東京駅丸の内駅舎が、重要文化財登録(2003年)されていたとは
知りませんでした。北木石のパンフレットや弊社サイトでも、過去の
実績一覧には掲載がない、1914年(大正3年)創建の同駅舎です。
この東京駅以外にも、明治中期~戦前にかけて、北木石は、多くの
実績(近代建築物だけでなく著名人の墓石にも使用)を積み重ねて
きました。我々の存じ上げない偉大な功績が他にもある筈ですので
そういう情報等がございましたら、是非ともご教授ください。m(_)m
本日は、東京からのお客様でございます。
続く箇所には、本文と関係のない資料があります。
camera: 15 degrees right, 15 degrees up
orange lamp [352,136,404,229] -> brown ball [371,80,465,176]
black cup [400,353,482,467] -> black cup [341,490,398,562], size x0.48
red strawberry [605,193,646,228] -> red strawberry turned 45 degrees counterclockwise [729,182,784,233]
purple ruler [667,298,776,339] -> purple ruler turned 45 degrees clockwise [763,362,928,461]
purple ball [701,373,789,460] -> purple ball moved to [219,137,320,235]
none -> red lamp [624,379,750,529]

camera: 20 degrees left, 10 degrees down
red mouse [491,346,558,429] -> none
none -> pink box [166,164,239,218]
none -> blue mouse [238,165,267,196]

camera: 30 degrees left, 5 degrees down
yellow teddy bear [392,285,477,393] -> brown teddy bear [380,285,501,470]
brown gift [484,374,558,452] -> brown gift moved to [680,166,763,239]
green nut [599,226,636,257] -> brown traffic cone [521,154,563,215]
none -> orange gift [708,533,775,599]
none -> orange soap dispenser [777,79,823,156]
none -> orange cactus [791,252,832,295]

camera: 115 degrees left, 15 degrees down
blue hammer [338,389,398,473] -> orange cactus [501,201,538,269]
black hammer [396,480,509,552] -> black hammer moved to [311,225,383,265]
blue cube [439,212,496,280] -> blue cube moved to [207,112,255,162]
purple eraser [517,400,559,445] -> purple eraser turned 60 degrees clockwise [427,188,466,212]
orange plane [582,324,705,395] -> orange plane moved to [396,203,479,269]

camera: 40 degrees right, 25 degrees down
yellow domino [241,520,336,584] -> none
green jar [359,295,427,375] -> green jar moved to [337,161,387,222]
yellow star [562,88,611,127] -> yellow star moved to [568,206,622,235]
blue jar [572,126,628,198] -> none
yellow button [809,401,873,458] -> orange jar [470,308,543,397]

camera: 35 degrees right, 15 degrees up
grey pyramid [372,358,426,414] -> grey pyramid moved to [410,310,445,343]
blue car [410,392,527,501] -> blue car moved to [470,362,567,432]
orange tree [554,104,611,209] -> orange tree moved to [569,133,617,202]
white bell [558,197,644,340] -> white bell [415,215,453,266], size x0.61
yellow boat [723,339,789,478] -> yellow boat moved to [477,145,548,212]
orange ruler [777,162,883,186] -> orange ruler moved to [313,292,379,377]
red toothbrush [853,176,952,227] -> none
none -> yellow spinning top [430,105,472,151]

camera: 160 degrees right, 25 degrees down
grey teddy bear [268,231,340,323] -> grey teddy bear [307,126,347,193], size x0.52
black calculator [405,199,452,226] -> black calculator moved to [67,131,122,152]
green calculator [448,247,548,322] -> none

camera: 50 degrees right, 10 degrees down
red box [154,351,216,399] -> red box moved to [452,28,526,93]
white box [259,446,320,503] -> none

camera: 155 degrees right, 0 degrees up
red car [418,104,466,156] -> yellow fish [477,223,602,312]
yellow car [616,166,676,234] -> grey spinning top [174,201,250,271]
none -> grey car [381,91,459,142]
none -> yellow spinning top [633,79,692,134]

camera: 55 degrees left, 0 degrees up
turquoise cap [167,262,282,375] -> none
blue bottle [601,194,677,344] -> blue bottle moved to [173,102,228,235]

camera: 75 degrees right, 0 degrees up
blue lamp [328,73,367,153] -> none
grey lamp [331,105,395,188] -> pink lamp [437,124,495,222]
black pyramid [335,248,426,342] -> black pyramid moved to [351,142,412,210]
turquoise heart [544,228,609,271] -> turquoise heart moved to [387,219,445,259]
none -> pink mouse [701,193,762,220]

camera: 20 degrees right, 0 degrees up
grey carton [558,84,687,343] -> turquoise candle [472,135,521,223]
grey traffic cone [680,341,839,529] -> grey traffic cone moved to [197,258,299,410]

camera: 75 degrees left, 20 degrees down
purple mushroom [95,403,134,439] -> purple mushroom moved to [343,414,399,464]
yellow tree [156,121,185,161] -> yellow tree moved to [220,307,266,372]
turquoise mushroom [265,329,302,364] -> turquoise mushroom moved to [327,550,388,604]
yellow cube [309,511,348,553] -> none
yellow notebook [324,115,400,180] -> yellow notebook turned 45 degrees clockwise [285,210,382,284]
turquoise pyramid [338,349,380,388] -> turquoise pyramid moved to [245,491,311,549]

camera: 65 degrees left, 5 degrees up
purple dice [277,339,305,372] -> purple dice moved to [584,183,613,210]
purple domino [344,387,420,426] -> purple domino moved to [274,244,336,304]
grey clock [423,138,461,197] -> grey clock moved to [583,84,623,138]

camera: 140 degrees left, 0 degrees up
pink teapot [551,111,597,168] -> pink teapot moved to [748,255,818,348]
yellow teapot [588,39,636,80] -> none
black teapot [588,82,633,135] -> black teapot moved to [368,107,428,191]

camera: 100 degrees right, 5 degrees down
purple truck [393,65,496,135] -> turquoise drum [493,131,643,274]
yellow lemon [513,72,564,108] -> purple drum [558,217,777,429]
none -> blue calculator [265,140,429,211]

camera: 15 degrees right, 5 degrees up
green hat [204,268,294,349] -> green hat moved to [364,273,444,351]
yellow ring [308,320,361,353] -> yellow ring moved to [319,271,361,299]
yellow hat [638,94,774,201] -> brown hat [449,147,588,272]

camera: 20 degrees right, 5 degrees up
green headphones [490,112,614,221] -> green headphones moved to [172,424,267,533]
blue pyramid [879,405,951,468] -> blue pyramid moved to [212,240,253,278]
前述、丸の内駅舎保存・
復原工事で北木石を使用する可能性があり、採石場の現状と原石
確認の為に、わざわざ御来島されました。
文化財の復原工事となると、北木石の場合、100年程前の原石
との比較になります。その頃の石というのは、表面層(山肌)近く
で採掘されたものばかりですので、どうしても石目が粗く、色も、
赤みを帯びた感じの石になってしまいます。
表面層の石と、【大深度】と言われる程、地底深くまで掘り下げた
場所の石では、目合い(石の色調)だけでなく、圧縮強度などの
材質も異なります。我々が採石会社として生き残れたのは、最も
変色・風化しにくい北木石を採掘してきた事が、大きな理由です。
現在、弊社では採石場の再開発直後ということもあって、当時の
石に近い目合いの原石も採れております。若干、石目が細かく、
赤みが薄い(肌色っぽい)ですが、耐久性には優れています。
その情報を聞き付け、お二人が事前調査に来られたという訳です。
また、部材サイズをベースに原石の寸法チェックも行われました。
この石置場にある、海面下70mから採掘された原石の二等材も
コスト面では重要な役割を果たします。
しかしながら、石の切削・加工の仕方によっては、石の歩留まりが
大きく低下して、一等材の方が割安となる場合もあるので、難しい
選択となります。そういった判断は、スーパーゼネコンさんと、原石
採掘元との間を取り持つ【石材施工会社】さんの腕前に左右される
といっても過言ではありません。
最近では、弊社の採石場を利用して、何十年も前に他山で採掘され
売れ残った原石を便乗販売するケースや、北木島内に持ち込まれて
売れ残った【中国材】を北木石と偽って販売する業者も存在します。
伝統が受け継がれ、それを守っていく為には、何より、施主様の強い
ご支持と、心ある石材業者さんとの信頼関係が不可欠なのです。